Like structures, modules (and signatures discussed below) are not first-class objects in O'Caml. This is in contrast to functions which are first-class objects. Modules cannot be passed as arguments to a function nor resturned as results of a function.

Signatures

To successfully develop large programs, we need more than the ability to group related operations together in a module. We need to be able to use the compiler to enforce the separation between different modules, which prevents bad things from happening. Signatures are the mechanism that enforces this separation.

Signature declarations that have the following syntax:

module type SIGNAME = sig definitions end

By convention the signature name SIGNAME is all in capital letters. The definitions of a signature declare a set of types and values that any module implementing it must provide. The definitions of a signature may be type definitions, val definitions to define the type signature of a name, and exception definitions to specify exceptions that module can raise.

A module that implements a particular signature specifies the name of that signature in its definition, after the module name and separated by a : as with types. The signature must be defined before the module is defined.

module ModuleName : SIGNAME = struct implementation end

A module that implements a signature not only must specify concrete types for the abstract types in the signature and provide all the declarations in the signature. Only the abstract types are accesible outside the module, and only declarations in the signature are accessible outside of the module (for instance functions defined in the implementation but not in the signature are not accessible).

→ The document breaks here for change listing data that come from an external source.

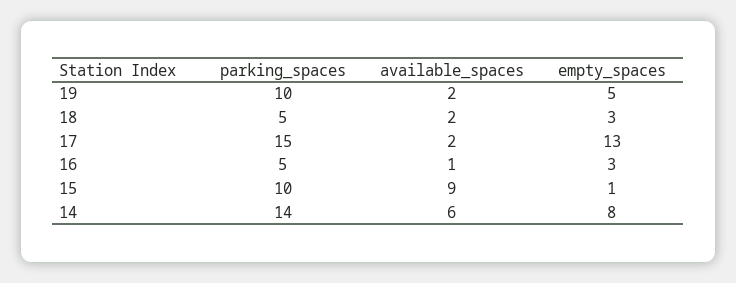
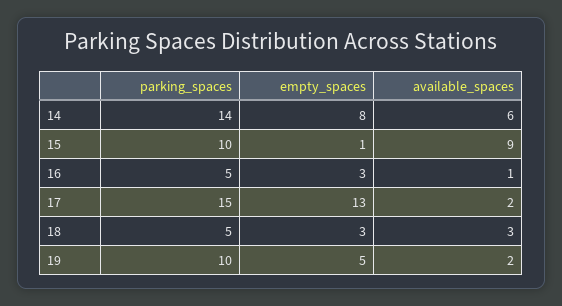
  {
    "parking_spaces": {
      "19": 10,
      "18": 5,
      "17": 15,
      "16": 5,
      "15": 10,
      "14": 14
    },
    "available_spaces": {
      "19": 2,
-     "18": 2,
+     "18": 3,
      "17": 2,
      "16": 1,
      "15": 9,
      "14": 6
    },
    "empty_spaces": {
      "19": 5,
      "18": 3,
      "17": 13,
      "16": 3,
      "15": 1,
      "14": 8
    }
  }

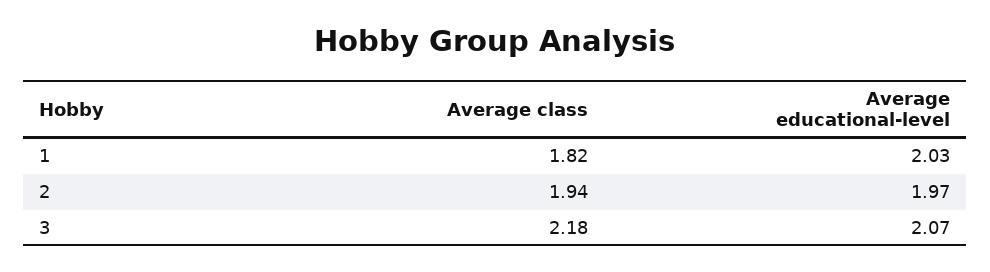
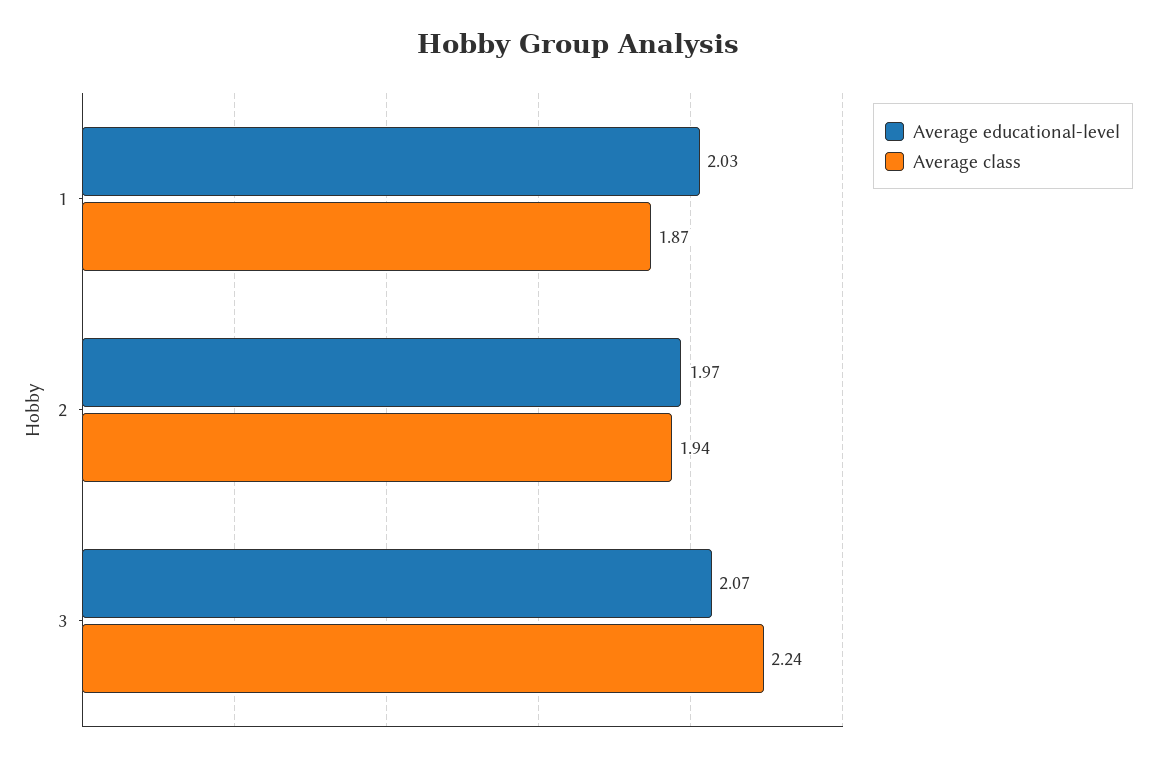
  {
    "Average class": {
-     "1": 1.82,
+     "1": 1.87,
      "2": 1.94,
-     "3": 2.18
+     "3": 2.24
    },
    "Average educational-level": {
      "1": 2.03,
      "2": 1.97,
      "3": 2.07
    }
  }

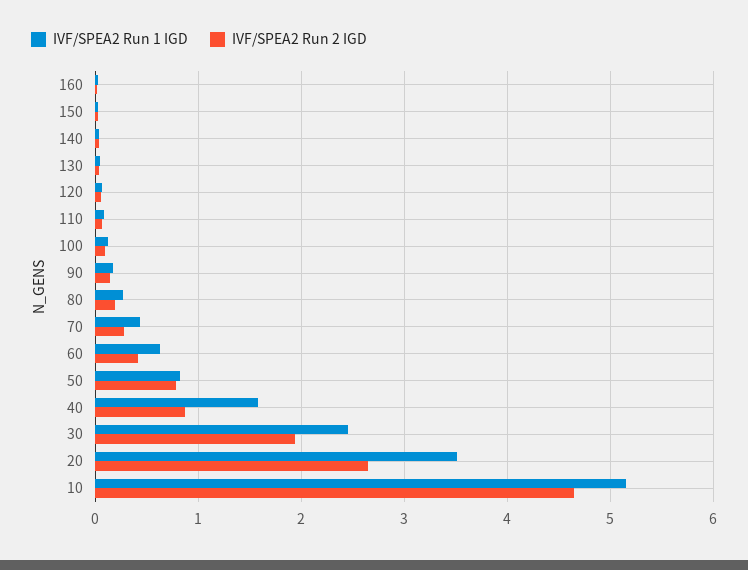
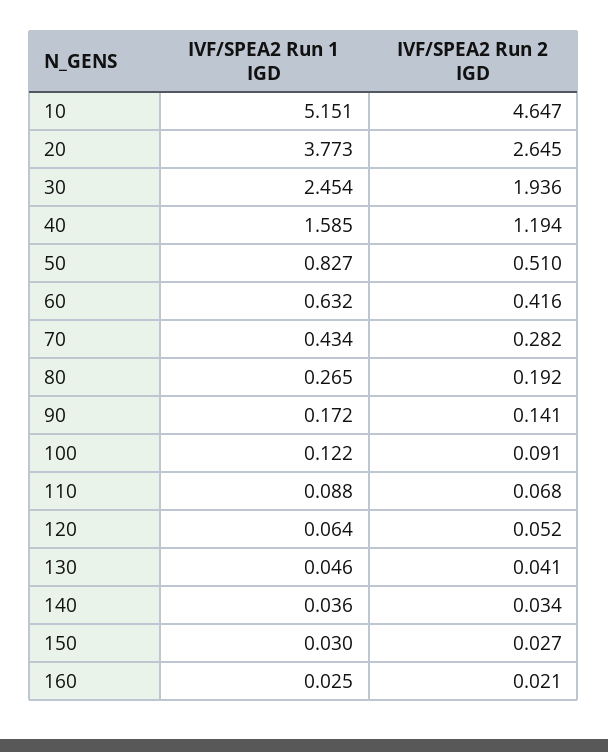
  {
    "IVF/SPEA2 Run 1 IGD": {
      "160": 0.025,
      "150": 0.03,
      "140": 0.036,
      "130": 0.046,
      "120": 0.064,
      "110": 0.088,
      "100": 0.122,
      "90": 0.172,
      "80": 0.265,
      "70": 0.434,
      "60": 0.632,
      "50": 0.827,
      "40": 1.585,
      "30": 2.454,
-     "20": 3.5,
+     "20": 3.773,
      "10": 5.151
    },
    "IVF/SPEA2 Run 2 IGD": {
      "160": 0.021,
      "150": 0.027,
      "140": 0.034,
      "130": 0.041,
      "120": 0.052,
      "110": 0.068,
      "100": 0.091,
      "90": 0.141,
      "80": 0.192,
      "70": 0.282,
      "60": 0.416,
-     "50": 0.8,
+     "50": 0.51,
-     "40": 0.9,
+     "40": 1.194,
      "30": 1.936,
      "20": 2.645,
      "10": 4.647
    }
  }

For example, here is a signature for a simple set data abstraction, together with a particular implementation of that interface using lists:

(* Sets with union and intersection
 * mem x (add x S)=true
 * mem x (rem x S)=false
 * mem x (union S1 S2)=(mem x S1) || (mem x S2)
 * mem x (inter S1 S2)=(mem x S1 )&& (mem x S2)
 *)

module type SETSIG = sig
  type 'a set
  val empty : 'a set
  val add : 'a -> 'a set -> 'a set
  val mem : 'a -> 'a set -> bool
  val rem : 'a -> 'a set -> 'a set
  val union: 'a set -> 'a set -> 'a set
  val inter: 'a set -> 'a set -> 'a set
end

module Set : SETSIG = struct
  type 'a set = 'a list
  let empty = []
  let add x l = x :: l
  let mem x l = List.mem x l
  let rem x l = List.filter (fun h -> h<>x) l
  let union l1 l2 = l1 @ l2
  let inter l1 l2 = List.filter (fun h -> List.mem h l2) l1
end